In any, contemporary or under-developed society, the faith and destiny of affected cells of the organ is paramount important to be taken into considered not to be affected further? For instance, if disputes exist among couple with a history from arrange marriage, love marriage, settlements, property relationship with families and so on. How about the children? What about the parents who dreams for long lasting relation of the children to remain a united and happy family? What and how could be done to resolve the problem traditionally?

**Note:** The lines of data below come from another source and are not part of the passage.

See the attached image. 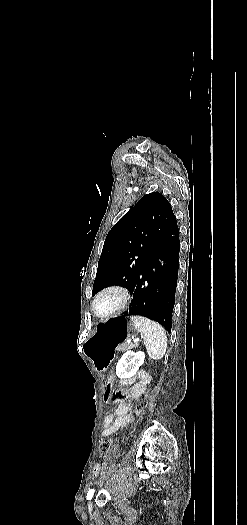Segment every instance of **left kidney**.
Masks as SVG:
<instances>
[{
    "label": "left kidney",
    "instance_id": "left-kidney-1",
    "mask_svg": "<svg viewBox=\"0 0 247 525\" xmlns=\"http://www.w3.org/2000/svg\"><path fill=\"white\" fill-rule=\"evenodd\" d=\"M145 361V355L142 351L134 353V351H127L122 355L119 363H117L116 373L118 377L120 375H126V377H133L137 373L139 367L143 365Z\"/></svg>",
    "mask_w": 247,
    "mask_h": 525
}]
</instances>
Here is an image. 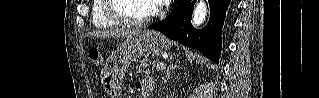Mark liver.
Wrapping results in <instances>:
<instances>
[{"mask_svg":"<svg viewBox=\"0 0 319 98\" xmlns=\"http://www.w3.org/2000/svg\"><path fill=\"white\" fill-rule=\"evenodd\" d=\"M141 31L128 30V29H115V30H105L93 32L90 35L93 37L100 38H119V37H128L130 35L139 33Z\"/></svg>","mask_w":319,"mask_h":98,"instance_id":"6515ba94","label":"liver"}]
</instances>
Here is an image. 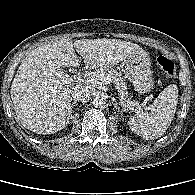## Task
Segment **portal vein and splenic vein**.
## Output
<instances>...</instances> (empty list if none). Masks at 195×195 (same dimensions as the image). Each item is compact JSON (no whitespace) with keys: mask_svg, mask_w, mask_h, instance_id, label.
<instances>
[{"mask_svg":"<svg viewBox=\"0 0 195 195\" xmlns=\"http://www.w3.org/2000/svg\"><path fill=\"white\" fill-rule=\"evenodd\" d=\"M87 82L90 83L92 86H97V85H106V84H110L112 81L111 79L104 75V74H101L100 76H92V77H88L87 78ZM141 107H139V110H140ZM126 111V110H124Z\"/></svg>","mask_w":195,"mask_h":195,"instance_id":"1","label":"portal vein and splenic vein"}]
</instances>
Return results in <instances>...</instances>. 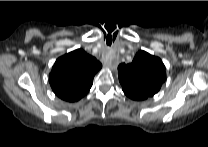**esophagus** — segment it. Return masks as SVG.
<instances>
[{
	"label": "esophagus",
	"mask_w": 208,
	"mask_h": 147,
	"mask_svg": "<svg viewBox=\"0 0 208 147\" xmlns=\"http://www.w3.org/2000/svg\"><path fill=\"white\" fill-rule=\"evenodd\" d=\"M105 65H106V66H110V65H111V61H110V60H107V61L105 62Z\"/></svg>",
	"instance_id": "34e87169"
}]
</instances>
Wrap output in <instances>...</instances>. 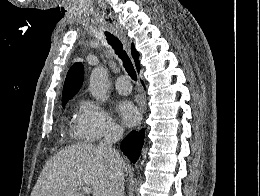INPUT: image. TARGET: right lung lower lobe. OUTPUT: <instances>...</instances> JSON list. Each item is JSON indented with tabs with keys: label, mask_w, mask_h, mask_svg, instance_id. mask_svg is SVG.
<instances>
[{
	"label": "right lung lower lobe",
	"mask_w": 260,
	"mask_h": 196,
	"mask_svg": "<svg viewBox=\"0 0 260 196\" xmlns=\"http://www.w3.org/2000/svg\"><path fill=\"white\" fill-rule=\"evenodd\" d=\"M144 143V130L130 132L121 143V151L133 162L139 158Z\"/></svg>",
	"instance_id": "98d812e1"
}]
</instances>
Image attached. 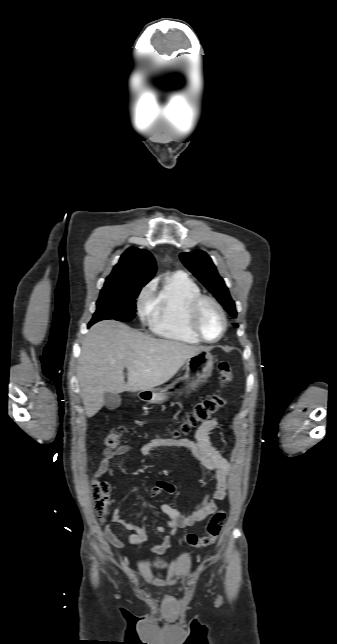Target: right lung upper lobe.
<instances>
[{"instance_id":"right-lung-upper-lobe-1","label":"right lung upper lobe","mask_w":337,"mask_h":644,"mask_svg":"<svg viewBox=\"0 0 337 644\" xmlns=\"http://www.w3.org/2000/svg\"><path fill=\"white\" fill-rule=\"evenodd\" d=\"M156 272V263L145 249L131 247L121 256L104 287L134 286L148 283Z\"/></svg>"}]
</instances>
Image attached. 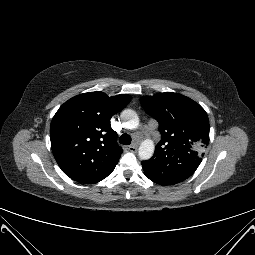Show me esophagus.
I'll return each instance as SVG.
<instances>
[{"mask_svg":"<svg viewBox=\"0 0 255 255\" xmlns=\"http://www.w3.org/2000/svg\"><path fill=\"white\" fill-rule=\"evenodd\" d=\"M137 148L138 146L136 144H133V145H130L127 147V149L130 151V152H136L137 151Z\"/></svg>","mask_w":255,"mask_h":255,"instance_id":"1","label":"esophagus"}]
</instances>
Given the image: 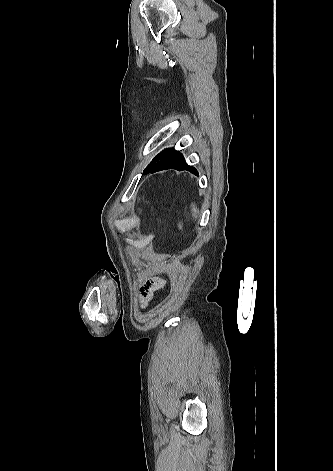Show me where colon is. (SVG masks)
Returning a JSON list of instances; mask_svg holds the SVG:
<instances>
[{
  "label": "colon",
  "mask_w": 333,
  "mask_h": 471,
  "mask_svg": "<svg viewBox=\"0 0 333 471\" xmlns=\"http://www.w3.org/2000/svg\"><path fill=\"white\" fill-rule=\"evenodd\" d=\"M177 229L178 231L182 230V222L179 219H177Z\"/></svg>",
  "instance_id": "colon-1"
}]
</instances>
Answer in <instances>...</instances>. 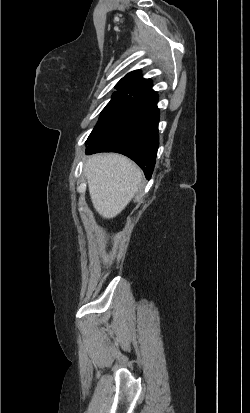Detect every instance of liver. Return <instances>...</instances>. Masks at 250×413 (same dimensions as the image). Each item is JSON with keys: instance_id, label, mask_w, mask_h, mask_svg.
I'll list each match as a JSON object with an SVG mask.
<instances>
[{"instance_id": "liver-1", "label": "liver", "mask_w": 250, "mask_h": 413, "mask_svg": "<svg viewBox=\"0 0 250 413\" xmlns=\"http://www.w3.org/2000/svg\"><path fill=\"white\" fill-rule=\"evenodd\" d=\"M84 172L95 210L108 219L117 216L129 204L143 177L133 161L115 153L88 157Z\"/></svg>"}]
</instances>
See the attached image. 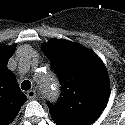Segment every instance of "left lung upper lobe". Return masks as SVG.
Segmentation results:
<instances>
[{
    "label": "left lung upper lobe",
    "mask_w": 125,
    "mask_h": 125,
    "mask_svg": "<svg viewBox=\"0 0 125 125\" xmlns=\"http://www.w3.org/2000/svg\"><path fill=\"white\" fill-rule=\"evenodd\" d=\"M61 84V97L48 103L58 125H90L104 110L110 93L106 67L82 45L54 39L42 46Z\"/></svg>",
    "instance_id": "5c2ea615"
}]
</instances>
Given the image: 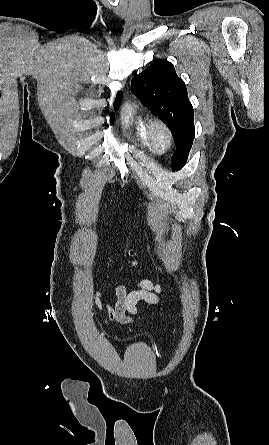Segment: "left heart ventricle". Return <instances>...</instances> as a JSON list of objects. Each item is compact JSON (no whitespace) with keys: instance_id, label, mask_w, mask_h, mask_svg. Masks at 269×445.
I'll return each mask as SVG.
<instances>
[{"instance_id":"1","label":"left heart ventricle","mask_w":269,"mask_h":445,"mask_svg":"<svg viewBox=\"0 0 269 445\" xmlns=\"http://www.w3.org/2000/svg\"><path fill=\"white\" fill-rule=\"evenodd\" d=\"M156 140H157V143H158L160 146H163V145L165 144V137H164L163 134H161V133H158V134L156 135Z\"/></svg>"}]
</instances>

As said earlier and will be discuss further in detail later, in Afghan society, family disputes particularly the issue of divorce, request for separation, family violence and so on are traditionally very critical and the approach to resolve or involve mediator to resettle these issues are very challenging and not easy. Afghans are practicing very unique traditions and because of the presence of different ethnic groups as well as because of the weak and newly established judicial institutions; people do not trust to take their family issues into court. Long lasting war, civil war, insurgency and immigrations had negative impact on damaging the set stones rules and traditional regulations. In fact, traditional power structure which existed prior to war is washed our and is completely demolished now. Under traditional power structure, Afghans had a solution formula which was known among the tribes as Lyara (The path) for each and every single social and family disputes including divorce, separation, children rights, groom rights and bride rights and parents responsibilities but now those are badly damaged. However, the role of neutral, impartial, skilled and trustworthy mediator is still of golden value.
DEFINATION OF MEDIATION
Mediation is a process in which an impartial third party (the mediator) facilitates communication and negotiation and promotes voluntary decision making by the parties to the dispute. In mediation, a mediator helps parties understand each other’s’ perspectives and discuss options for settlement. Mediators do not decide who is right and who is wrong. The mediator has no authority to impose a settlement on the parties.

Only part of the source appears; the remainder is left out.